> [Directions]: Make an exact transcription of the data below.

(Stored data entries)
*-*-*

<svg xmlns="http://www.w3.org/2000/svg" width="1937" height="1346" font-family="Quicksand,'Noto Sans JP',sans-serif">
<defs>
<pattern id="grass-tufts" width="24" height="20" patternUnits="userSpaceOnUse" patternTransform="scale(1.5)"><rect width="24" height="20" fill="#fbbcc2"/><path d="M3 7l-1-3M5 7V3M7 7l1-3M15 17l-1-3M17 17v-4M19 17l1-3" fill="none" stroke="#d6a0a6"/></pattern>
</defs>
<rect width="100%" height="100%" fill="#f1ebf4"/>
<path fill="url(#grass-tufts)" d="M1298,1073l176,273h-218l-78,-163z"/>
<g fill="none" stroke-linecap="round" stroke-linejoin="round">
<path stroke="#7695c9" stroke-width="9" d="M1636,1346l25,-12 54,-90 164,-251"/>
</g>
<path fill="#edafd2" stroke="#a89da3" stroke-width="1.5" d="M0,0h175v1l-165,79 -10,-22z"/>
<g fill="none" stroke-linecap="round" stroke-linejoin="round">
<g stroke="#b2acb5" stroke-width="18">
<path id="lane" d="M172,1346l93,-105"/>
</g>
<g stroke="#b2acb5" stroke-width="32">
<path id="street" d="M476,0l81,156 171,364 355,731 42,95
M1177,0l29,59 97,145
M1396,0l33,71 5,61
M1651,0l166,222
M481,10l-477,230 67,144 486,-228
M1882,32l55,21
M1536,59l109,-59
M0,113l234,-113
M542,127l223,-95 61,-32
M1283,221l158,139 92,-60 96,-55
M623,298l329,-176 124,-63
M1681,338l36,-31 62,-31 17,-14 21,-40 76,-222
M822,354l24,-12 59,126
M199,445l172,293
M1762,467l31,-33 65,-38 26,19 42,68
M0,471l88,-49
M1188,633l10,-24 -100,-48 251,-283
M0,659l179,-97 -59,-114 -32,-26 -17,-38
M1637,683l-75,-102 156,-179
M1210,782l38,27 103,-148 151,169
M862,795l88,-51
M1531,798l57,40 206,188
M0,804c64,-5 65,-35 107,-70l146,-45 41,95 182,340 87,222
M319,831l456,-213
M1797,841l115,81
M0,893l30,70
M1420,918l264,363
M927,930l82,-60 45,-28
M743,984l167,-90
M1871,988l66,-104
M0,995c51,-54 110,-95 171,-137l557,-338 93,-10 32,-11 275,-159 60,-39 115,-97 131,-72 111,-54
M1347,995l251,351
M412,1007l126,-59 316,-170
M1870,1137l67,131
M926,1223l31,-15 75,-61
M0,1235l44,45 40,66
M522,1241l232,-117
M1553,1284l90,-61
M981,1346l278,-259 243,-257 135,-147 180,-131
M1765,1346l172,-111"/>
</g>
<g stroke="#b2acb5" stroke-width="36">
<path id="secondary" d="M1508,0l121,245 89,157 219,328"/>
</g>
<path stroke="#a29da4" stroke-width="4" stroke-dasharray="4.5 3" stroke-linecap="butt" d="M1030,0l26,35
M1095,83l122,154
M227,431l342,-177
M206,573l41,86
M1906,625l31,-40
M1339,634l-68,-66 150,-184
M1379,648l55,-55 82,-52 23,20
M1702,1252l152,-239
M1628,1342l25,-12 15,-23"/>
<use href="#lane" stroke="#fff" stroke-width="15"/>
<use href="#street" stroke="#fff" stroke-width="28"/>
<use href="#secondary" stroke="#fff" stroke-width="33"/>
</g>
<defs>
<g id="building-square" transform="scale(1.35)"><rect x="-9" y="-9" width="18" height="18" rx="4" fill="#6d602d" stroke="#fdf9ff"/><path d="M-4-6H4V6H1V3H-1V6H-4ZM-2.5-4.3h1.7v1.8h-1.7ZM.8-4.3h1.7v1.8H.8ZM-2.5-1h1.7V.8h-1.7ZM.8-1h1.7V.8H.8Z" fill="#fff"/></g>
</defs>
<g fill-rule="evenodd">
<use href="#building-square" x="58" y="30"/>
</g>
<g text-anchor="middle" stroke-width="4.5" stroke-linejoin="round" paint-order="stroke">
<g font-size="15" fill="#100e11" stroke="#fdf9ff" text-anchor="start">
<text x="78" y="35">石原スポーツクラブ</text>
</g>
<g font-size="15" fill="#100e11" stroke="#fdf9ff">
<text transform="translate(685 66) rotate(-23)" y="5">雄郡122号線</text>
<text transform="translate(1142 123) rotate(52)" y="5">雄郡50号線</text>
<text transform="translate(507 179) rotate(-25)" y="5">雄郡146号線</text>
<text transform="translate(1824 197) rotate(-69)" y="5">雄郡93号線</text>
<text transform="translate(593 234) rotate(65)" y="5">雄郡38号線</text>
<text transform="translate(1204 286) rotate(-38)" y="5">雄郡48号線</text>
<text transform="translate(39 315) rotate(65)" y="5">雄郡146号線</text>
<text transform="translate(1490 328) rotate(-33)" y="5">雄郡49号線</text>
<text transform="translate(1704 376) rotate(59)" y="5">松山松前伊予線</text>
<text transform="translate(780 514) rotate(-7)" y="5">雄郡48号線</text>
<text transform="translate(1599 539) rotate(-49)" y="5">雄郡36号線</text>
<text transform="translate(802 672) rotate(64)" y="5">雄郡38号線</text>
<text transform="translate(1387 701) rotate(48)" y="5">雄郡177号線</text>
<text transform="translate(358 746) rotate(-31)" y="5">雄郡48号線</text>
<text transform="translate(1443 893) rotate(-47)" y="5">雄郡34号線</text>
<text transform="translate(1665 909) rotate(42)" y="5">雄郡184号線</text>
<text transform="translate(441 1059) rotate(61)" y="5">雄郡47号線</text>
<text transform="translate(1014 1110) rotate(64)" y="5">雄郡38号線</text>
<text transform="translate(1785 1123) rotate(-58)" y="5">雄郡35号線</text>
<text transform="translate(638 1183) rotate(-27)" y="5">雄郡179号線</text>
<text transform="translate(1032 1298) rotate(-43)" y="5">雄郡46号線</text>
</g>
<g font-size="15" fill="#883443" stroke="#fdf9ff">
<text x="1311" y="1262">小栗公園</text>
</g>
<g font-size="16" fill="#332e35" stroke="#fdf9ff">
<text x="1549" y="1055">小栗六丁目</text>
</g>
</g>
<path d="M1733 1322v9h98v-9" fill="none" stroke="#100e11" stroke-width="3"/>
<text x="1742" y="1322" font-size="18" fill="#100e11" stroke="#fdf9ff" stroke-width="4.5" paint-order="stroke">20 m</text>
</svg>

*-*-*

> [Answer section]:
<svg xmlns="http://www.w3.org/2000/svg" width="1937" height="1346" font-family="Quicksand,'Noto Sans JP',sans-serif">
<defs>
<pattern id="grass-tufts" width="24" height="20" patternUnits="userSpaceOnUse" patternTransform="scale(1.5)"><rect width="24" height="20" fill="#fbbcc2"/><path d="M3 7l-1-3M5 7V3M7 7l1-3M15 17l-1-3M17 17v-4M19 17l1-3" fill="none" stroke="#d6a0a6"/></pattern>
</defs>
<rect width="100%" height="100%" fill="#f1ebf4"/>
<path fill="url(#grass-tufts)" d="M1298,1073l176,273h-218l-78,-163z"/>
<g fill="none" stroke-linecap="round" stroke-linejoin="round">
<path stroke="#7695c9" stroke-width="9" d="M1636,1346l25,-12 54,-90 164,-251"/>
</g>
<path fill="#edafd2" stroke="#a89da3" stroke-width="1.5" d="M0,0h175v1l-165,79 -10,-22z"/>
<g fill="none" stroke-linecap="round" stroke-linejoin="round">
<g stroke="#b2acb5" stroke-width="18">
<path id="lane" d="M172,1346l93,-105"/>
</g>
<g stroke="#b2acb5" stroke-width="32">
<path id="street" d="M476,0l81,156 171,364 355,731 42,95
M1177,0l29,59 97,145
M1396,0l33,71 5,61
M1651,0l166,222
M481,10l-477,230 67,144 486,-228
M1882,32l55,21
M1536,59l109,-59
M0,113l234,-113
M542,127l223,-95 61,-32
M1283,221l158,139 92,-60 96,-55
M623,298l329,-176 124,-63
M1681,338l36,-31 62,-31 17,-14 21,-40 76,-222
M822,354l24,-12 59,126
M199,445l172,293
M1762,467l31,-33 65,-38 26,19 42,68
M0,471l88,-49
M1188,633l10,-24 -100,-48 251,-283
M0,659l179,-97 -59,-114 -32,-26 -17,-38
M1637,683l-75,-102 156,-179
M1210,782l38,27 103,-148 151,169
M862,795l88,-51
M1531,798l57,40 206,188
M0,804c64,-5 65,-35 107,-70l146,-45 41,95 182,340 87,222
M319,831l456,-213
M1797,841l115,81
M0,893l30,70
M1420,918l264,363
M927,930l82,-60 45,-28
M743,984l167,-90
M1871,988l66,-104
M0,995c51,-54 110,-95 171,-137l557,-338 93,-10 32,-11 275,-159 60,-39 115,-97 131,-72 111,-54
M1347,995l251,351
M412,1007l126,-59 316,-170
M1870,1137l67,131
M926,1223l31,-15 75,-61
M0,1235l44,45 40,66
M522,1241l232,-117
M1553,1284l90,-61
M981,1346l278,-259 243,-257 135,-147 180,-131
M1765,1346l172,-111"/>
</g>
<g stroke="#b2acb5" stroke-width="36">
<path id="secondary" d="M1508,0l121,245 89,157 219,328"/>
</g>
<path stroke="#a29da4" stroke-width="4" stroke-dasharray="4.5 3" stroke-linecap="butt" d="M1030,0l26,35
M1095,83l122,154
M227,431l342,-177
M206,573l41,86
M1906,625l31,-40
M1339,634l-68,-66 150,-184
M1379,648l55,-55 82,-52 23,20
M1702,1252l152,-239
M1628,1342l25,-12 15,-23"/>
<use href="#lane" stroke="#fff" stroke-width="15"/>
<use href="#street" stroke="#fff" stroke-width="28"/>
<use href="#secondary" stroke="#fff" stroke-width="33"/>
</g>
<defs>
<g id="building-square" transform="scale(1.35)"><rect x="-9" y="-9" width="18" height="18" rx="4" fill="#6d602d" stroke="#fdf9ff"/><path d="M-4-6H4V6H1V3H-1V6H-4ZM-2.5-4.3h1.7v1.8h-1.7ZM.8-4.3h1.7v1.8H.8ZM-2.5-1h1.7V.8h-1.7ZM.8-1h1.7V.8H.8Z" fill="#fff"/></g>
</defs>
<g fill-rule="evenodd">
<use href="#building-square" x="58" y="30"/>
</g>
<g text-anchor="middle" stroke-width="4.5" stroke-linejoin="round" paint-order="stroke">
<g font-size="15" fill="#100e11" stroke="#fdf9ff" text-anchor="start">
<text x="78" y="35">石原スポーツクラブ</text>
</g>
<g font-size="15" fill="#100e11" stroke="#fdf9ff">
<text transform="translate(685 66) rotate(-23)" y="5">雄郡122号線</text>
<text transform="translate(1142 123) rotate(52)" y="5">雄郡50号線</text>
<text transform="translate(507 179) rotate(-25)" y="5">雄郡146号線</text>
<text transform="translate(1824 197) rotate(-69)" y="5">雄郡93号線</text>
<text transform="translate(593 234) rotate(65)" y="5">雄郡38号線</text>
<text transform="translate(1204 286) rotate(-38)" y="5">雄郡48号線</text>
<text transform="translate(39 315) rotate(65)" y="5">雄郡146号線</text>
<text transform="translate(1490 328) rotate(-33)" y="5">雄郡49号線</text>
<text transform="translate(1704 376) rotate(59)" y="5">松山松前伊予線</text>
<text transform="translate(780 514) rotate(-7)" y="5">雄郡48号線</text>
<text transform="translate(1599 539) rotate(-49)" y="5">雄郡36号線</text>
<text transform="translate(802 672) rotate(64)" y="5">雄郡38号線</text>
<text transform="translate(1387 701) rotate(48)" y="5">雄郡177号線</text>
<text transform="translate(358 746) rotate(-31)" y="5">雄郡48号線</text>
<text transform="translate(1443 893) rotate(-47)" y="5">雄郡34号線</text>
<text transform="translate(1665 909) rotate(42)" y="5">雄郡184号線</text>
<text transform="translate(441 1059) rotate(61)" y="5">雄郡47号線</text>
<text transform="translate(1014 1110) rotate(64)" y="5">雄郡38号線</text>
<text transform="translate(1785 1123) rotate(-58)" y="5">雄郡35号線</text>
<text transform="translate(638 1183) rotate(-27)" y="5">雄郡179号線</text>
<text transform="translate(1032 1298) rotate(-43)" y="5">雄郡46号線</text>
</g>
<g font-size="15" fill="#883443" stroke="#fdf9ff">
<text x="1311" y="1262">小栗公園</text>
</g>
<g font-size="16" fill="#332e35" stroke="#fdf9ff">
<text x="1549" y="1055">小栗六丁目</text>
</g>
</g>
<path d="M1733 1322v9h98v-9" fill="none" stroke="#100e11" stroke-width="3"/>
<text x="1742" y="1322" font-size="18" fill="#100e11" stroke="#fdf9ff" stroke-width="4.5" paint-order="stroke">20 m</text>
</svg>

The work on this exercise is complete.